1. 1.
    0
    şimdi birisini düşünün. meclis ona savaş durumunda yasama, yürütme, yargı yetkilerinin tümünü vermiş. daha sonra o adam sözde yedi düvelle savaşmış ama sadece geri çekilmekte olan sadece bir milletin ordusunu yendikten sonra; mecliste sadece kendi görüşünden milletvekillerine görev vermiş. karşıt görüşlü tüm millet vekillerini lağvetmiş. var olan devleti tanımayarak yeni bir devlet kurmuş. (buraya kadar eyvallah) sonra kendi kafasına göre devrimler yapmaya başlamış , halkın hiçbir görüşü yada fikri alınmamış. örneğin şapkayı zorunlu kılmış takmayanı istiklal mahkemelerinde üç alilerin huzuruna yollayıp oradan darağacına göndermiştir. bunun gibi yüzlerce örnek. bitti mi? hayır. ülkeyi ölene kadar tek parti, tek başkan, tek başbakan üzerinden yönetmiştir. öldükten tam 12 yıl sonra halk kendi seçtiği bir lider tarafından yönetilmiştir.
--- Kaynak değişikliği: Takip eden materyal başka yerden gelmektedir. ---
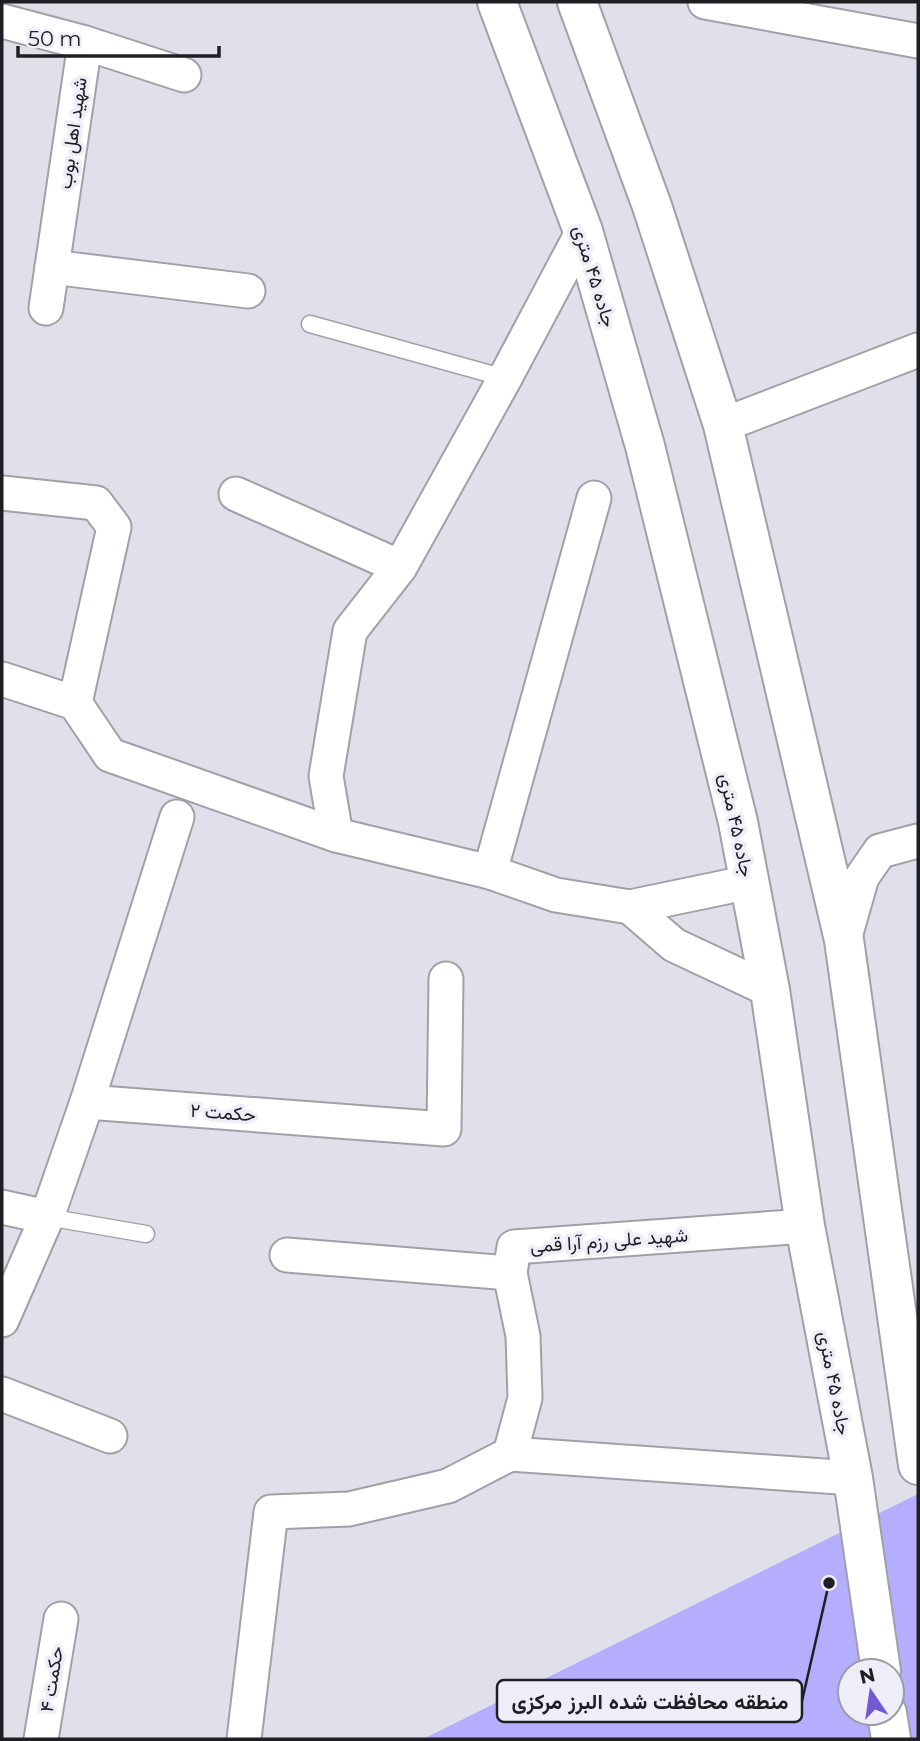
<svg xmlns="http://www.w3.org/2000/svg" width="920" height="1741" font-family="Montserrat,Vazirmatn,sans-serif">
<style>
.green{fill:#b5adfe;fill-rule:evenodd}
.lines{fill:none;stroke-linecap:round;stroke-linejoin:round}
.service-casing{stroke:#a0a0aa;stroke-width:19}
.minor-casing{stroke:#a0a0aa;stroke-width:37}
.tertiary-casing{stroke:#a0a0aa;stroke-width:42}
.service{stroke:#fff;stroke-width:16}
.minor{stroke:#fff;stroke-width:33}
.tertiary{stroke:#fff;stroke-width:38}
.labels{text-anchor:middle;stroke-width:7;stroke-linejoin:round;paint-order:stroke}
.street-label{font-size:19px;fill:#1f1f23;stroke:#eeedf8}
.leader{fill:none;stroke:#1f1f23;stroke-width:2.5}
.callout-dot{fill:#1f1f23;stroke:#eeedf8;stroke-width:2.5}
.callout{fill:#eeedf8;stroke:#1f1f23;stroke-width:2.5}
.callout-label{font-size:21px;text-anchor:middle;font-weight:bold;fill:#1f1f23}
</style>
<rect width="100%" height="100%" fill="#e0e0eb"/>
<path class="green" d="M918,1494V1739H423ZM850,1671H892V1713H850Z"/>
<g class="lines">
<defs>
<g id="service">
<path d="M310,324L505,378"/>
<path d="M47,1217L146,1234"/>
</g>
<g id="minor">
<path d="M705,2L918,41"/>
<path d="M2,21L85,43L46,308"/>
<path d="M85,43L184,75"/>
<path d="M52,267L248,291"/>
<path d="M723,425L918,350"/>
<path d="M2,493L96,503L114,527L75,703"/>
<path d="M236,494L400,567"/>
<path d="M2,679L75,703L110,755L336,835L490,872L556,895L630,907L750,882"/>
<path d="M336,835L326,776L350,631L400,567L505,378L583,231"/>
<path d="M490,872L594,498"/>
<path d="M630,907L674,945L770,990"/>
<path d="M844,940L862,877L880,851L918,841"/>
<path d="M87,1102L177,817"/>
<path d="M2,1207L47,1217"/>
<path d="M287,1255L510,1273"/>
<path d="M2,1320L47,1217L87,1102L444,1129L446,979"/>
<path d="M2,1394L110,1436"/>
<path d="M510,1454L853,1478"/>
<path d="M41,1739L61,1619"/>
<path d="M244,1739L271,1512L349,1509L448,1486L510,1454L525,1398L523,1336L510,1273L514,1247L805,1226"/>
</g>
<g id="tertiary">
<path d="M497,2L583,231L645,446L738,822L770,990L805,1226L853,1478L881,1671"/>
<path d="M577,2L652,206L723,425L844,940L918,1465"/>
<path d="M887,1713L891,1739"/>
</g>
</defs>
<use href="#service" class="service-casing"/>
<use href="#minor" class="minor-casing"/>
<use href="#tertiary" class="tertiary-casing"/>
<use href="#service" class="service"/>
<use href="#minor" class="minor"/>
<use href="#tertiary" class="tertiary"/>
</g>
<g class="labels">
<g class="street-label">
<text transform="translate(72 133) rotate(-82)" y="7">شهید اهل بوب</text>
<text transform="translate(595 276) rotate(73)" y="7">جاده ۴۵ متری</text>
<text transform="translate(737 825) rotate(78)" y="7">جاده ۴۵ متری</text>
<text transform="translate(223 1112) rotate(4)" y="7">حکمت ۲</text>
<text transform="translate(609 1240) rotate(-4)" y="7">شهید علی رزم آرا قمی</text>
<text transform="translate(835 1383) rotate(79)" y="7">جاده ۴۵ متری</text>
<text transform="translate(51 1679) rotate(-81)" y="7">حکمت ۴</text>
</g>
</g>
<path class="leader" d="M829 1583L802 1701"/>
<circle class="callout-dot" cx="829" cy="1583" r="7"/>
<rect class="callout" x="497" y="1680" width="305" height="42" rx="7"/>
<g class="callout-label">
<text x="650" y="1709">منطقه محافظت شده البرز مرکزی</text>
</g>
<rect width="920" height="1741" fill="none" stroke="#1f1f23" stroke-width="7"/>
<g transform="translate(871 1692) rotate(347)"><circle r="33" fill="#eeedf8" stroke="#9b9ba3" stroke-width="2"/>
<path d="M0-5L12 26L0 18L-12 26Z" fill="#715ad4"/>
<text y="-10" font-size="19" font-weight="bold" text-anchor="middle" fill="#1f1f23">N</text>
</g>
<path d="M18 46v10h201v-10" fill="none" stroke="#1f1f23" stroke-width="3.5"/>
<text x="28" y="46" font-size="21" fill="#1f1f23" stroke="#eeedf8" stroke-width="5" paint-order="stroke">50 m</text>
</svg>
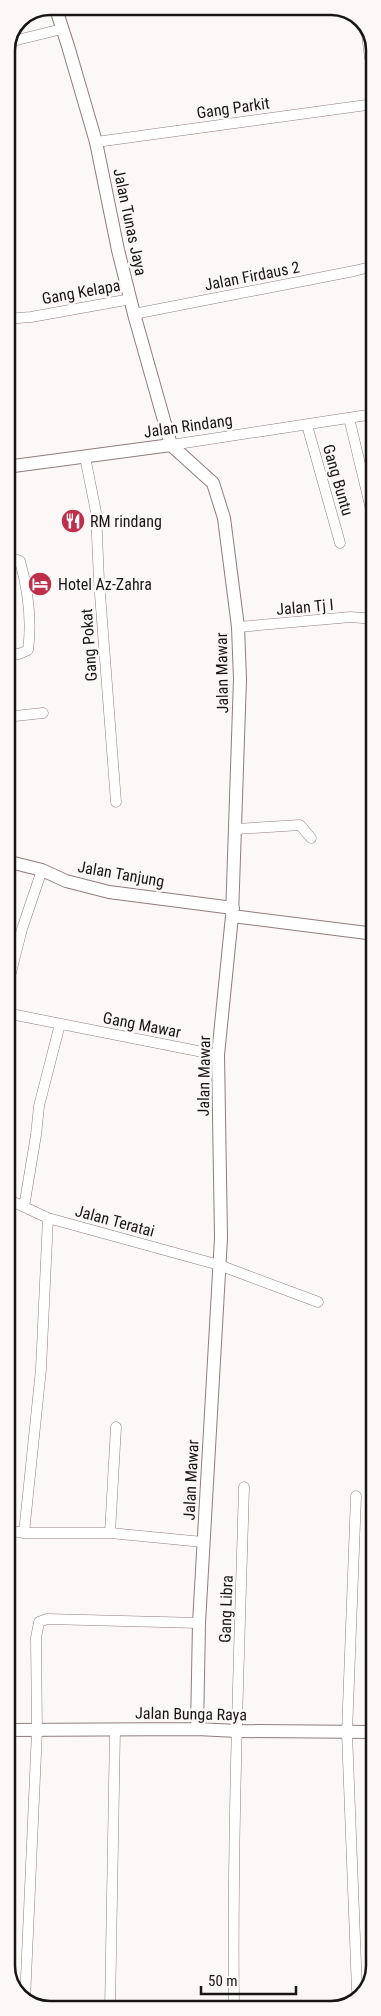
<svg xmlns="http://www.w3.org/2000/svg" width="381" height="2016" viewBox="0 0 381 2016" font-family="'Roboto Condensed',sans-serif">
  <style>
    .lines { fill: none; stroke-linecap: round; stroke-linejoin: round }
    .minor-casing { stroke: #917d7e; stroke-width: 11 }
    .tertiary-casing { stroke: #917d7e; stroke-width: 14 }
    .minor { stroke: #fff; stroke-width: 10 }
    .tertiary { stroke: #fff; stroke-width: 12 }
    .labels { text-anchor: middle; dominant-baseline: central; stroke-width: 5; stroke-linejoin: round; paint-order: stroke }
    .street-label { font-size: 16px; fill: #1b1414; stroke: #fdf8f8 }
    .poi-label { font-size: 16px; fill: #1b1414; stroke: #fdf8f8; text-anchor: start }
    .rim { fill: none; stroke: #1b1414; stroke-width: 2.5 }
  </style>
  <rect width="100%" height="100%" fill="#fdf8f8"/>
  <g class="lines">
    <!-- minor casing -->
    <g class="minor-casing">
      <path id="minor" d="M366 27 370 58 374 69
        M9 42 62 29
        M96 142 374 104
        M370 267 374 276
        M134 314 354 271 374 266
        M6 319 31 317 131 299
        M349 418 374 522
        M307 425 340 543
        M171 445 374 414
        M85 457 96 512 99 581 116 802
        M6 556 20 561C28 590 32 621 28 650L19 654H6
        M238 627 351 617 374 619
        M6 717 43 713
        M236 829 300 825 311 838
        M6 992 22 929 42 870
        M6 1013 218 1055
        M7 1199 48 1218 219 1265 318 1302
        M24 1207 36 1135 39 1106 60 1024
        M356 1496 347 1733 357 1990
        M7 1530 24 1533H110L203 1542
        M24 1533 41 1369 48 1218
        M110 1533 116 1427
        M25 2000 37 1731 36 1638 39 1622 47 1619 199 1623
        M110 2009 115 1730
        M234 2009C232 1835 239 1661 244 1487"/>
    </g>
    <!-- tertiary casing -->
    <g class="tertiary-casing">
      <path id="tertiary" d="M55 6 68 46 96 142 118 250 134 314 171 445
        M171 445 213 483 224 518 238 627 240 679 232 916 218 1055 221 1238 199 1623 197 1729
        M6 467 171 445
        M6 861 42 870 66 881 109 892 233 908
        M232 916 375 934
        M7 1730 197 1729 237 1731 375 1732"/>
    </g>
    <!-- minor -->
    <use href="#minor" class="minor"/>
    <!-- tertiary -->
    <use href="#tertiary" class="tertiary"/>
  </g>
  <!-- icons -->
  <defs>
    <g id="restaurant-disc" transform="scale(1.25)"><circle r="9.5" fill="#bf2f4c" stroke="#fdf8f8"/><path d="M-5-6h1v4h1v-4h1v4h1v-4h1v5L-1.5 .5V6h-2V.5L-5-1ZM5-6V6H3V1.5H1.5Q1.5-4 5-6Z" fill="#fff"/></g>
    <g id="hotel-disc" transform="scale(1.25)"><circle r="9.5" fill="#bf2f4c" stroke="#fdf8f8"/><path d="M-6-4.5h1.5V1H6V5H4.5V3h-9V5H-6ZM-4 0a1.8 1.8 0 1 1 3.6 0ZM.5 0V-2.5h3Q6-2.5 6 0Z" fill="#fff"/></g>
  </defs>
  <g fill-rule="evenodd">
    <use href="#restaurant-disc" x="73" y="521"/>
    <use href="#hotel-disc" x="40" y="584"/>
  </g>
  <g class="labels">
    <!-- street labels -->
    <g class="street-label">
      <text transform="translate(233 108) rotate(-8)">Gang Parkit</text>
      <text transform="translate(130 222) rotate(78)">Jalan Tunas Jaya</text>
      <text transform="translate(252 276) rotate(-11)">Jalan Firdaus 2</text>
      <text transform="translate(81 292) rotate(-10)">Gang Kelapa</text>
      <text transform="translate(188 426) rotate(-8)">Jalan Rindang</text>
      <text transform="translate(338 480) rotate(74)">Gang Buntu</text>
      <text transform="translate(305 607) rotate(-5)">Jalan Tj I</text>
      <text transform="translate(89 645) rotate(-94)">Gang Pokat</text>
      <text transform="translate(222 673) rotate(-91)">Jalan Mawar</text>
      <text transform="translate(121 874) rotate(10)">Jalan Tanjung</text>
      <text transform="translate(142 1025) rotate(11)">Gang Mawar</text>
      <text transform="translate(204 1076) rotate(-89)">Jalan Mawar</text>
      <text transform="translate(115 1221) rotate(15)">Jalan Teratai</text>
      <text transform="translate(191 1480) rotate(-87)">Jalan Mawar</text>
      <text transform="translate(226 1609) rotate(-88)">Gang Libra</text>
      <text transform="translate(191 1714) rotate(1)">Jalan Bunga Raya</text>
    </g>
    <!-- poi labels -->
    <g class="poi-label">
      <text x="90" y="521">RM rindang</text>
      <text x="58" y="584">Hotel Az-Zahra</text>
    </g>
  </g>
  <!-- crop -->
  <path d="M0 0H381V2016H0ZM50 15H331A35 35 0 0 1 366 50V1966A35 35 0 0 1 331 2001H50A35 35 0 0 1 15 1966V50A35 35 0 0 1 50 15Z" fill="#fdf8f8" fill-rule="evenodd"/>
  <path class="rim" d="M50 15H331A35 35 0 0 1 366 50V1966A35 35 0 0 1 331 2001H50A35 35 0 0 1 15 1966V50A35 35 0 0 1 50 15Z"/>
  <!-- scale -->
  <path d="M201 1986v8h95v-8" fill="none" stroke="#1b1414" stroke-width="2.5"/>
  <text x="208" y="1986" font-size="15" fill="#1b1414" stroke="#fdf8f8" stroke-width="4" paint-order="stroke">50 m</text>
</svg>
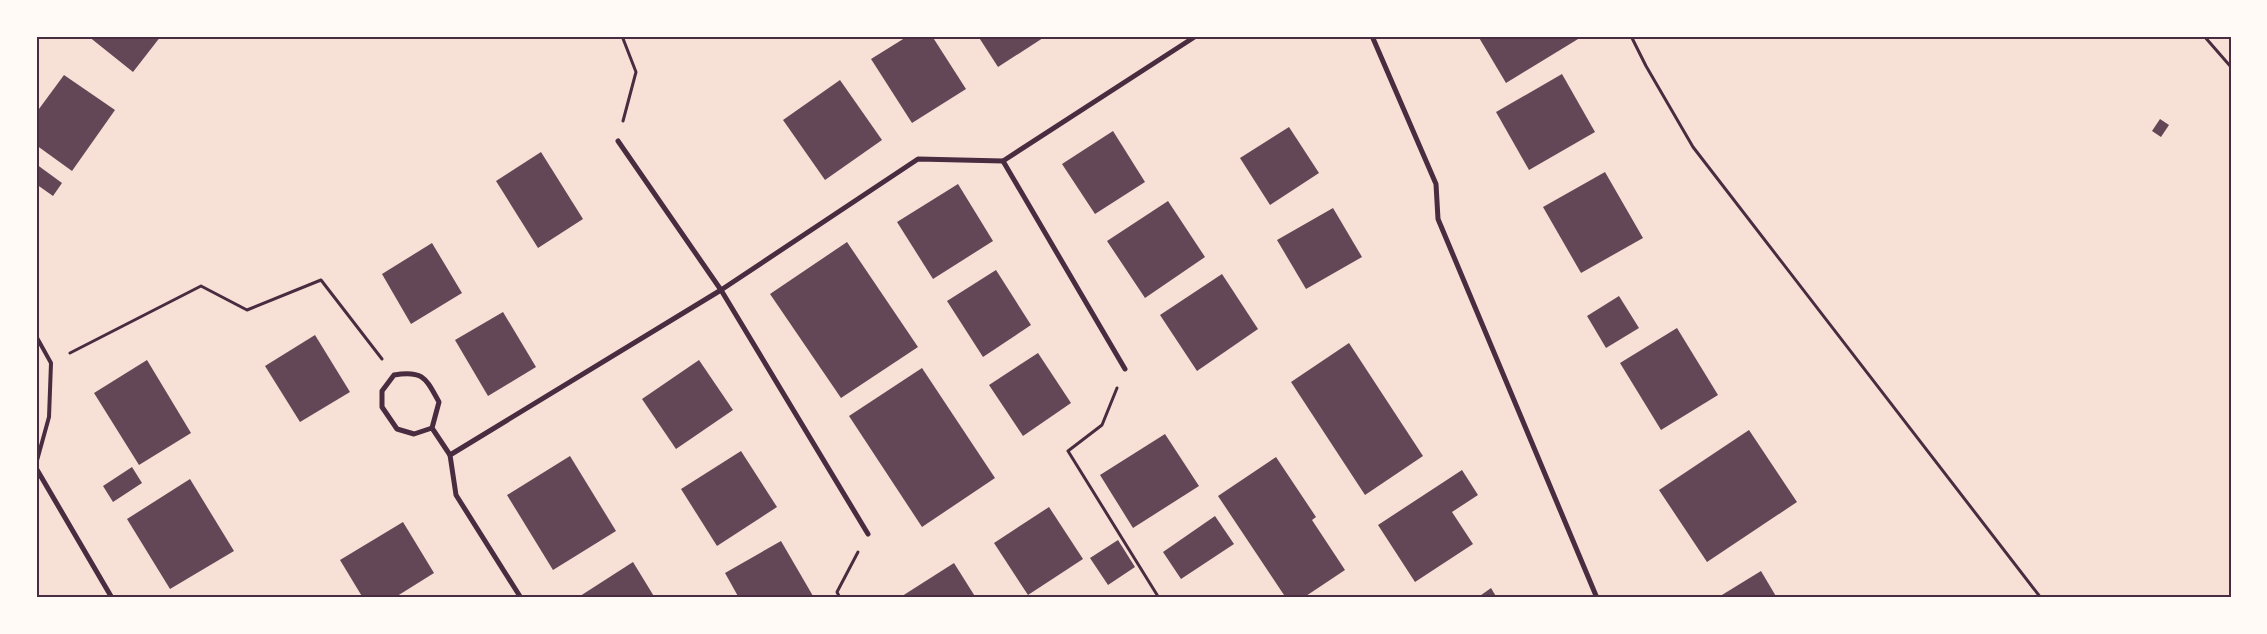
<svg xmlns="http://www.w3.org/2000/svg" width="2267" height="634" viewBox="0 0 2267 634" font-family="Manrope,sans-serif">
	<rect width="100%" height="100%" fill="#f7e1d7"/>
	<g fill="#644757">
		<path d="M88,36H161L133,72Z"/>
		<path d="M908,36H932L966,89L912,123L871,59Z"/>
		<path d="M978,36H1046L998,67Z"/>
		<path d="M1478,36H1583L1506,83Z"/>
		<path d="M1562,74L1595,132L1529,170L1496,112Z"/>
		<path d="M64,75L115,110L72,171L36,145V113Z"/>
		<path d="M840,80L882,140L825,180L783,120Z"/>
		<path d="M2160,119L2169,125L2161,137L2152,131Z"/>
		<path d="M1289,127L1319,173L1270,205L1240,158Z"/>
		<path d="M1113,131L1145,182L1095,214L1062,164Z"/>
		<path d="M541,152L583,219L538,248L496,181Z"/>
		<path d="M36,164L62,183L53,196L36,184Z"/>
		<path d="M1605,172L1643,238L1581,273L1543,207Z"/>
		<path d="M958,184L993,241L933,279L897,222Z"/>
		<path d="M1168,201L1205,257L1145,298L1107,241Z"/>
		<path d="M1333,208L1362,257L1306,289L1277,240Z"/>
		<path d="M847,242L918,347L841,398L770,294Z"/>
		<path d="M432,243L462,293L411,324L382,274Z"/>
		<path d="M996,270L1031,325L983,357L947,301Z"/>
		<path d="M1222,274L1258,329L1197,371L1160,315Z"/>
		<path d="M1619,296L1639,328L1606,348L1587,316Z"/>
		<path d="M503,312L536,367L488,396L455,340Z"/>
		<path d="M1677,328L1718,395L1661,430L1620,363Z"/>
		<path d="M315,335L350,392L300,422L265,366Z"/>
		<path d="M1349,343L1423,456L1365,495L1291,382Z"/>
		<path d="M1038,353L1071,403L1023,436L989,385Z"/>
		<path d="M147,360L191,433L139,465L94,393Z"/>
		<path d="M699,360L733,410L676,449L642,399Z"/>
		<path d="M922,368L995,478L922,527L849,416Z"/>
		<path d="M1749,430L1797,502L1707,562L1659,490Z"/>
		<path d="M1165,434L1199,486L1133,528L1100,475Z"/>
		<path d="M741,451L777,507L717,546L681,489Z"/>
		<path d="M570,456L616,531L553,570L507,495Z"/>
		<path d="M1276,457L1316,517L1312,520L1345,570L1303,598H1286L1218,496Z"/>
		<path d="M132,467L142,483L113,502L103,486Z"/>
		<path d="M1462,470L1478,495L1452,512L1473,544L1415,582L1378,525Z"/>
		<path d="M190,479L234,551L170,589L127,519Z"/>
		<path d="M1049,507L1083,559L1028,595L994,543Z"/>
		<path d="M1215,516L1234,544L1181,579L1163,552Z"/>
		<path d="M403,522L434,573L394,598H363L340,560Z"/>
		<path d="M1118,540L1135,567L1108,585L1090,558Z"/>
		<path d="M781,541L813,596L810,598H739L725,573Z"/>
		<path d="M633,562L655,598H577Z"/>
		<path d="M954,563L976,598H899Z"/>
		<path d="M1761,571L1777,598H1717Z"/>
		<path d="M1491,588L1497,598H1477Z"/>
	</g>
	<g fill="none" stroke-linecap="round" stroke-linejoin="round">
		<g stroke="#4a2c40" stroke-width="3">
			<path d="M622,36L636,72L623,121"/>
			<path d="M1631,36L1646,66L1693,147L2041,598"/>
			<path d="M2204,36L2231,67"/>
			<path d="M70,353L201,286L247,310L321,280L382,359"/>
			<path d="M1117,388L1102,425L1068,451L1159,598"/>
			<path d="M840,598L837,592L858,552"/>
		</g>
		<path stroke="#4a2c40" stroke-width="4" d="M36,336L51,363L49,417L36,464"/>
		<g stroke="#4a2c40" stroke-width="5">
			<path d="M1372,36L1436,184L1438,219L1597,598"/>
			<path d="M618,141L721,290L868,534"/>
			<path d="M1003,161L1125,369"/>
			<path d="M432,428L414,434L397,429L382,407V391L394,375C424,370 426,379 439,402L432,428L450,455"/>
			<path d="M36,468L112,598"/>
			<path d="M521,598L456,495L450,455L721,290L918,159L1003,161L1196,36"/>
		</g>
	</g>
	<rect width="2267" height="634" fill="none" stroke="#fffaf5" stroke-width="75"/>
	<rect x="38" y="38" width="2192" height="558" fill="none" stroke="#4a2c40" stroke-width="2"/>
</svg>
    trajikomik olansa şudur: çok partili döneme ölümünden 8 yıl sonra kendi zamanından kalma sağır bir başbakanı tarafından geçilmiştir. geçilme nedeniyse milletler cemiyetine (bugünkü birleşmiş milletler) katılma şartının ülkede çok partili seçim şartı olmasıdır. ilk yapılan seçimler açık oylama kapalı sayım (jandarma nezaretinde) yapılmış ve kazanılmış. sonraki seçim ise kapalı oy açık sayım yapılınca seçmen , asker baskısı altında olmadan oylamasını yapıp kendi başbakanını seçmiştir. daha çok yazmak isterim ama okunmaz. şimdilik bukadar yeter. lütfen tarih okuyun araştırın. ilkokuldan kalma bilgilerinizle ideoloji kurmayın kafanızda. insanların gözünde cahil olmayın. saygılarımla

    sizden ricam bir diktatörün özelliklerini düşünmeniz.